Chengdu: stolica herbaty
Nie ma w Chinach lepszego miejsca na doswiadczenie kultury picia herbaty niz Chengdu. W miescie znajduja sie setki malych i duzych herbaciarni gdzie w cieniu rozlozystych drzew mieszkancy moga w spokoju delektowac sie filizanka herbaty. Ale nie tylko o herbate tu chodzi: dla wielu, zwlaszcza starszych, mieszkańców Chengdu wizyta w herbaciarni jest istotna czescia ich zycia towarzyskiego. To można spotkac się z przyjaciółmi i calymi godzinami grac w kart, szachy, plotkowac albo po prostu obserwowac innych klientow.
W polowie lat 60-tych wszystkie herbaciarnie w Chengdu zostaly zamkniete – owczesne Chinskie wladze pod przewodnictwem Mao Tsetonga, w ramach Rewolucji Kulturalnej, uznaly ze picie herbaty jest czynnoscia ‚burzuazyjna’ i jako taka niezgodna z duchem komunizmu. Picie herbaty zostalo wiec zakazane. Grupy ‚czerwonych straznikow’, ruchu mlodziezowego popierajacego Mao, nachodzily herbaciarnie wyganiajac klientow, przewracajac stoly i tlukac porcelane.

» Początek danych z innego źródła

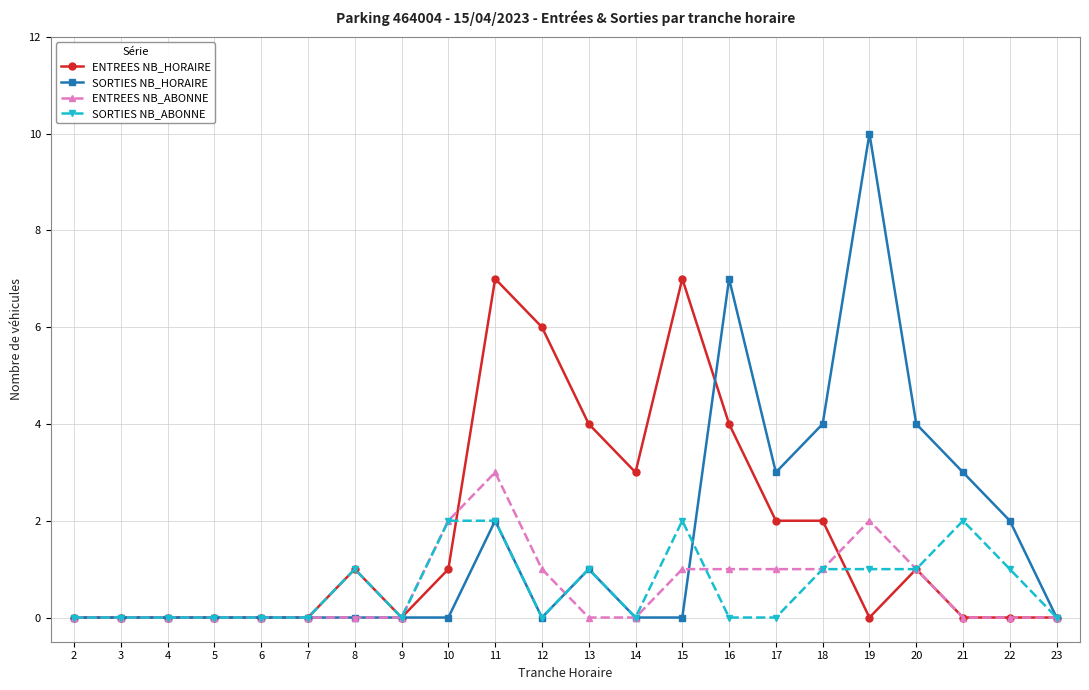

At which label does SORTIES NB_HORAIRE reach its peak?

19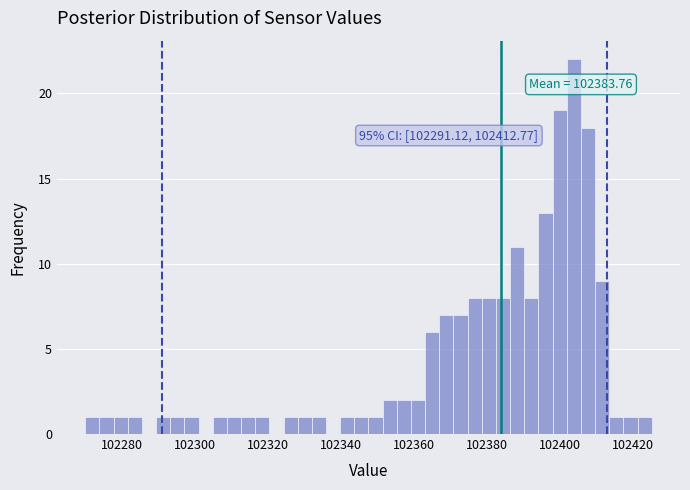

Around what value on the x-axis is the tallest bar? Give the approximate position of its centre, as read against the axis.

102404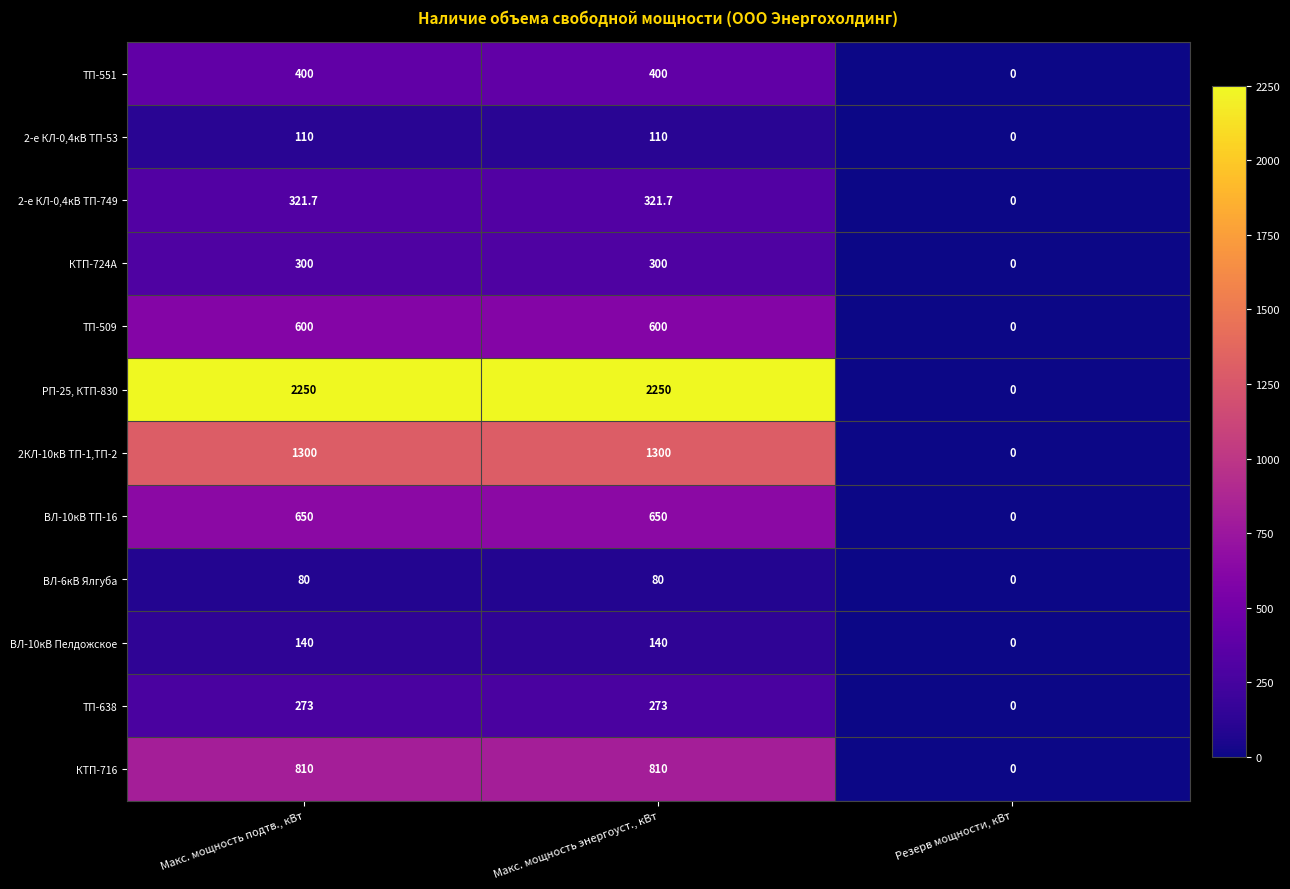

How many 2-е КЛ-0,4кВ ТП-53 values are between 0 and 110?

3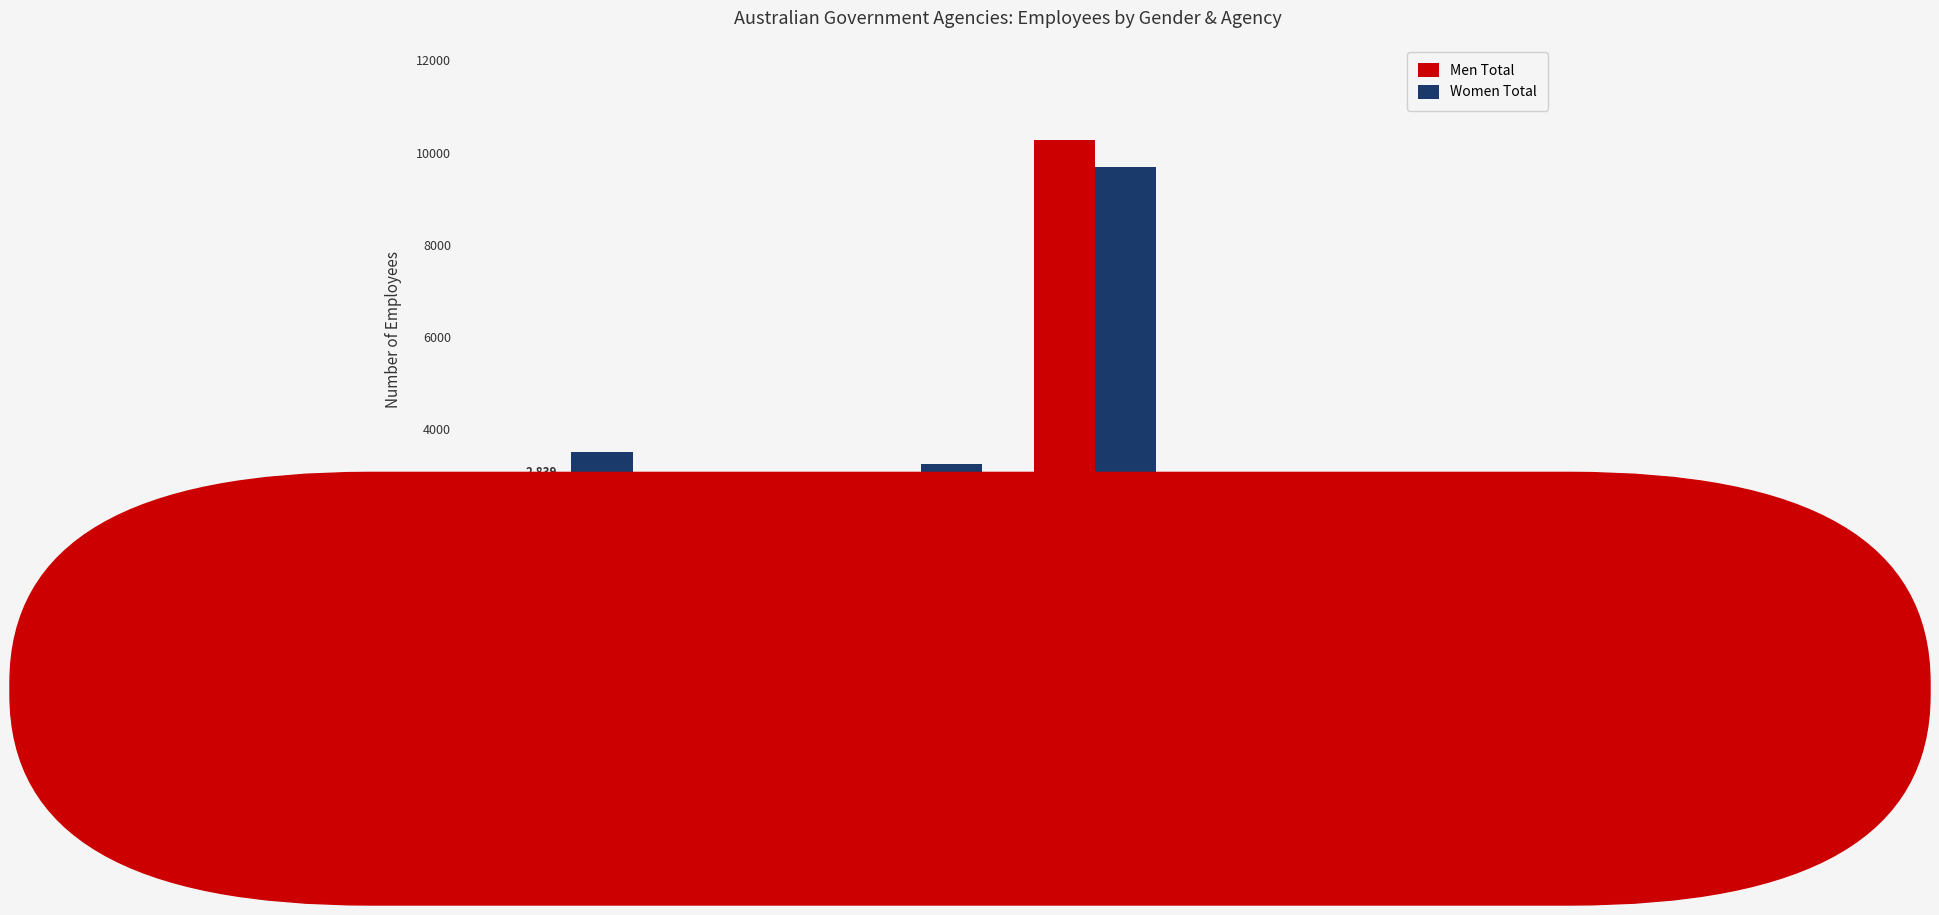

What position from the right is DEFENCE?

3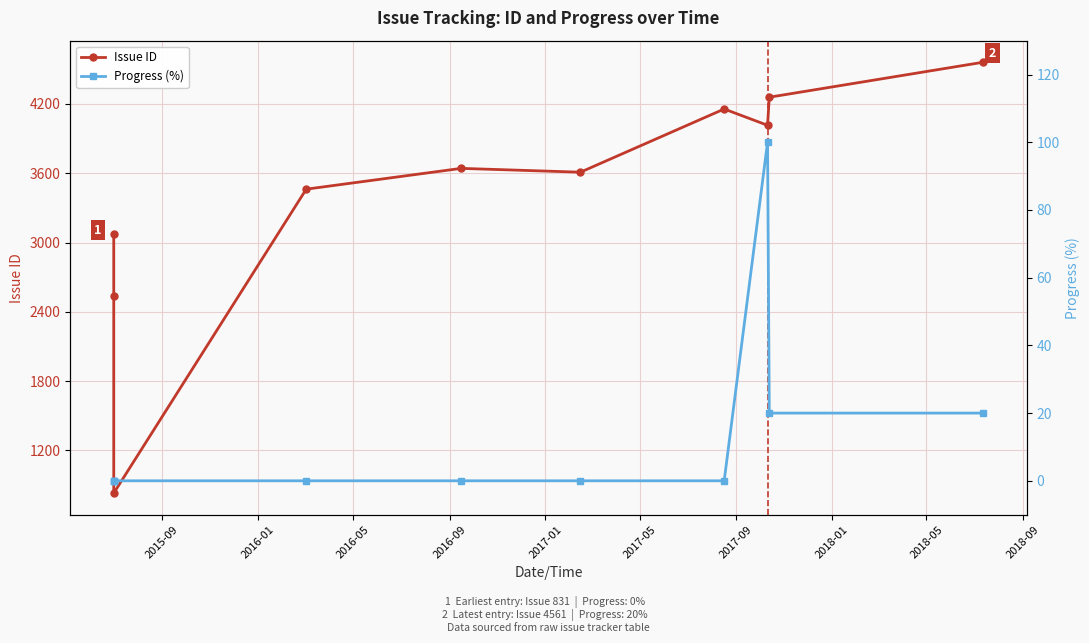

Rank the series by their maximum value, from lowest to highest.

Progress (%), Issue ID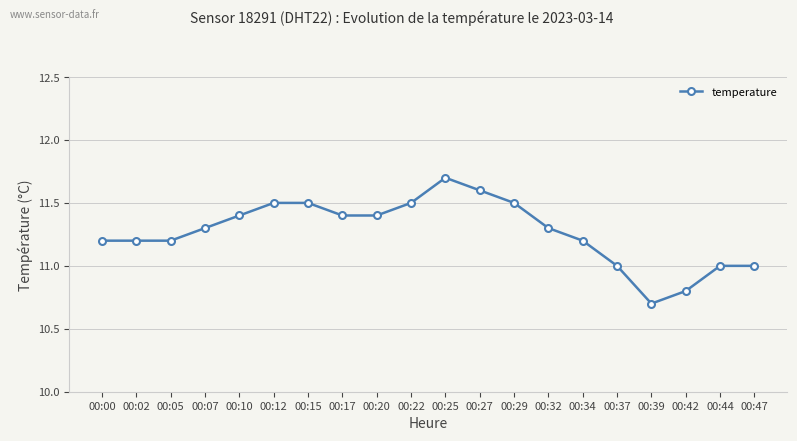

At which label does the data first exceed 11?

00:00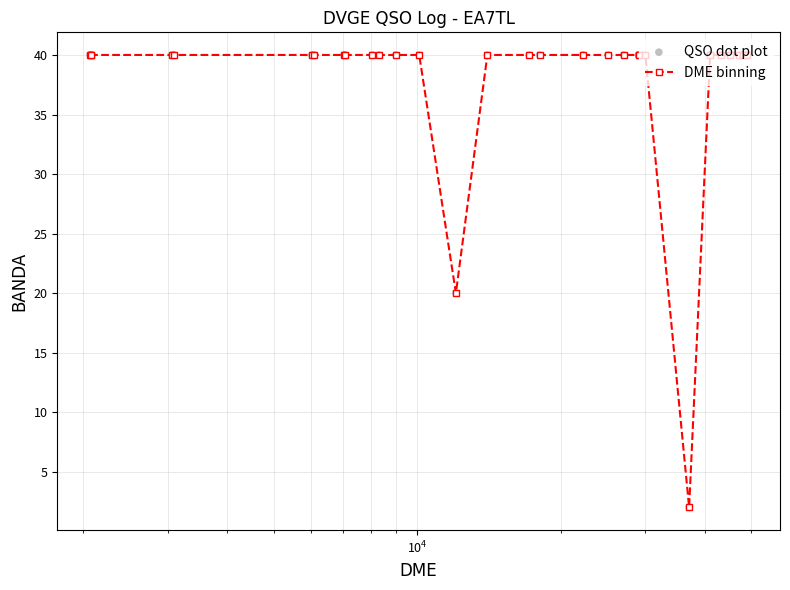

What is the greatest value displayed?

40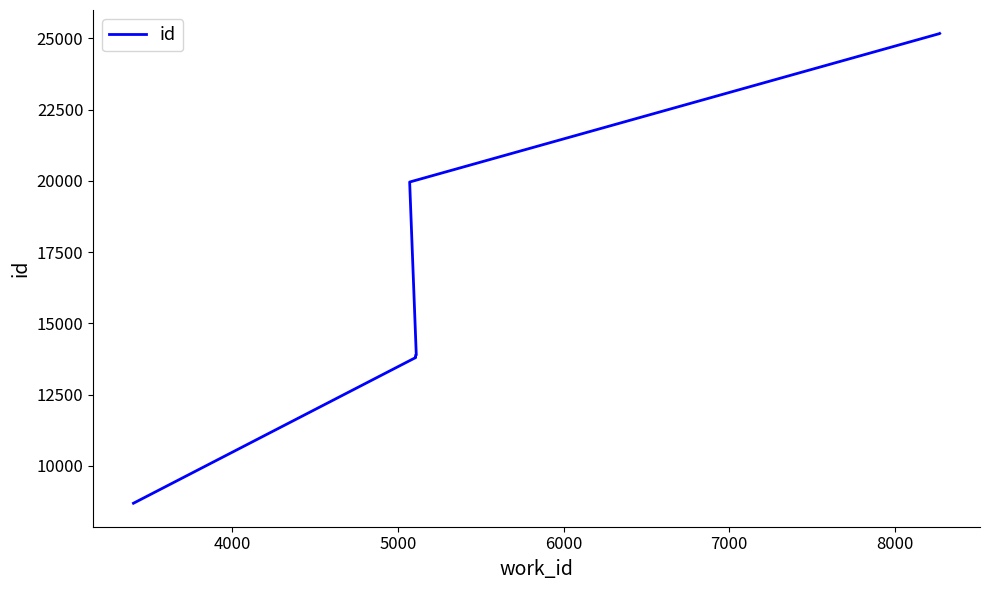

What is the difference between the maximum and minimum values?

16483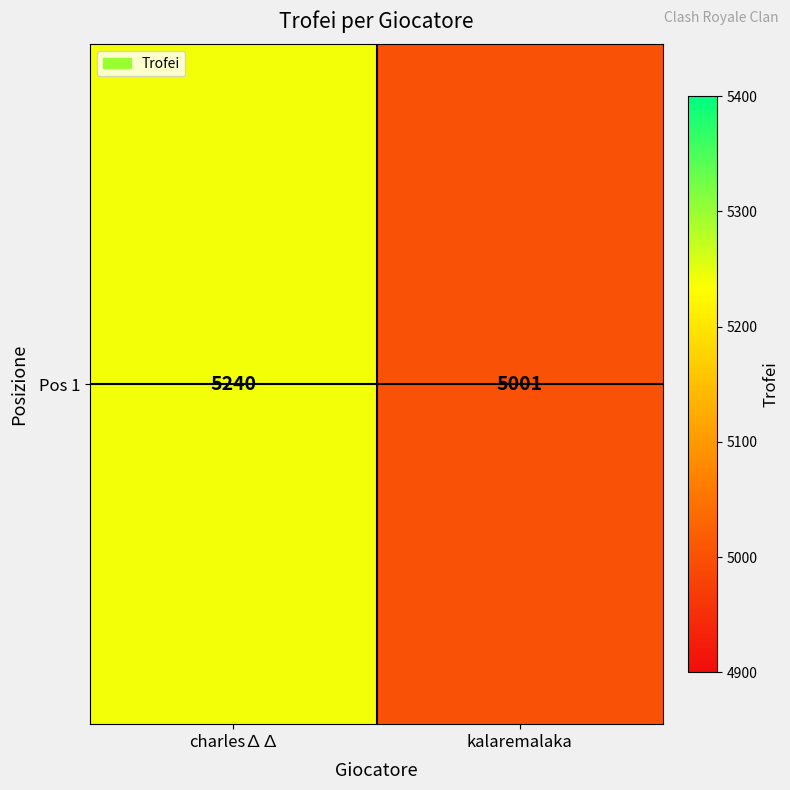

What is the change in value from charles∆∆ to kalaremalaka?

-239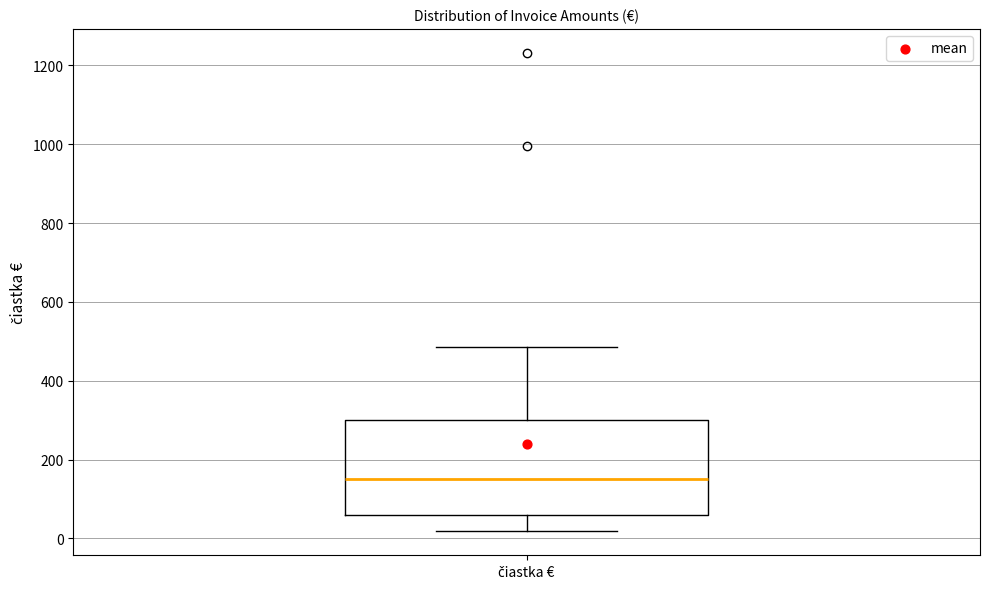

Read this box plot against the y-axis: the position of the median line, the range covered by the box, and the ends of both whiskers. The values are not printed on the chart, so give them approximately, as read against the axis.

median 140, box 60 to 300, whiskers 20 to 480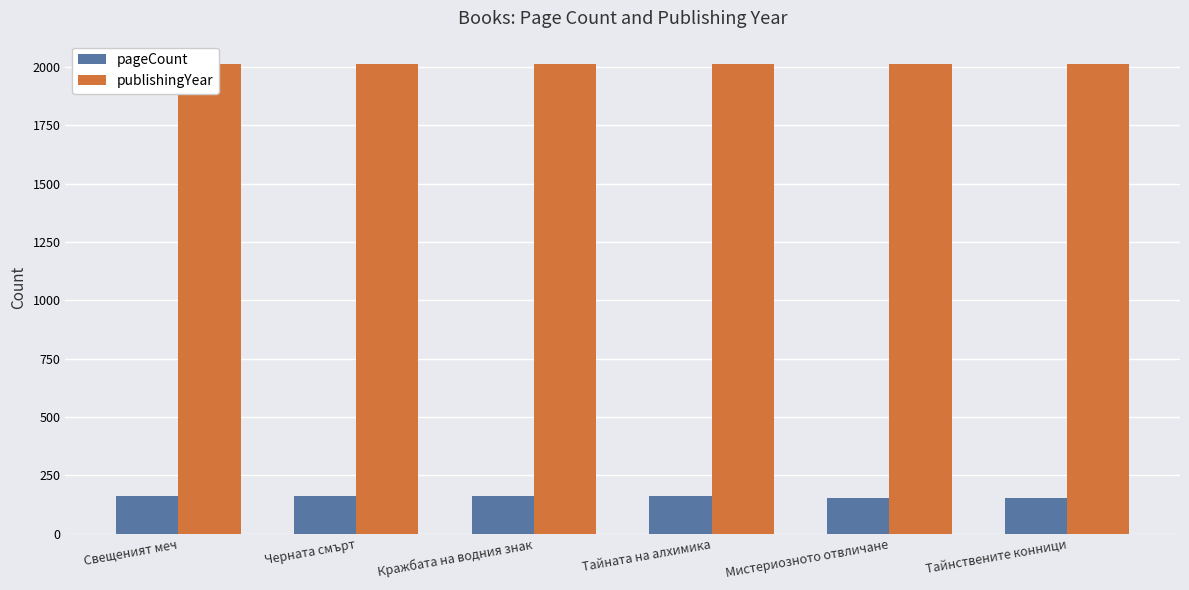

What is the average value of the publishingYear series?

2012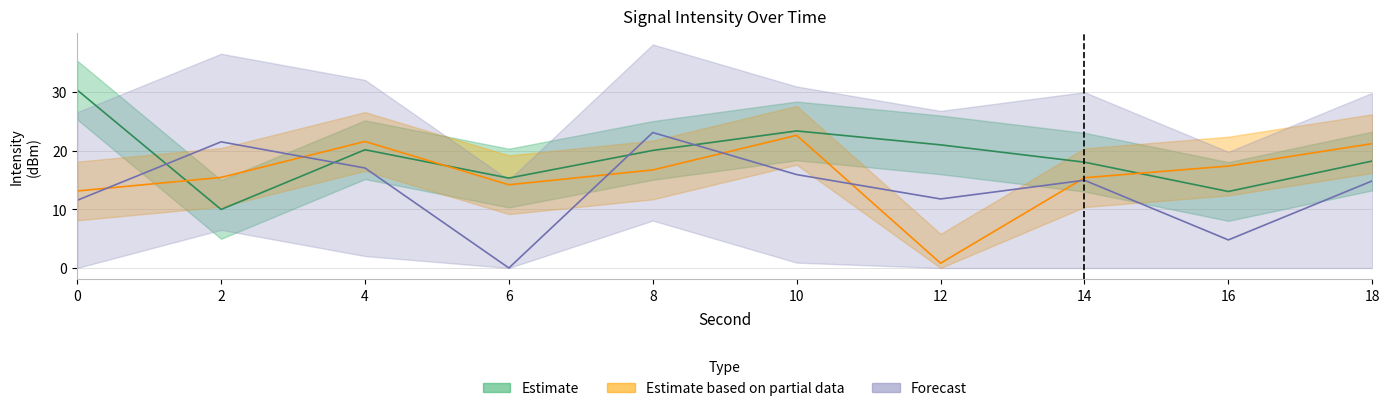

Where do Forecast and Estimate first cross each other?

0 and 2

Restrykcje zostaly złagodzone po 15 latach a herbaciarnie ponownie otwarly się dla klientow w 1981 roku. W ciagu ostatnich 10-15 lat wiele malych tradycyjnych herbaciarni zostalo jednak zlikwidowanych gdy stanelo na drodze postepu: nowych wiezowcow i centrow handlowych. Chengdu rosnie i w centrum miasta coraz mniej jest miejsca na zacienione ogrody, wypelnione bambusowymi krzeslami.
Pozostaje jednak mieć nadzieje ze zwyczaj picia herbaty przetrwa w sercach i duszach mieszkancow Chengdu i ze te herbaciarnie, które oparly się postępowi, jeszcze długo wypelnione będą gwarem rozmow i aromatem herbaty.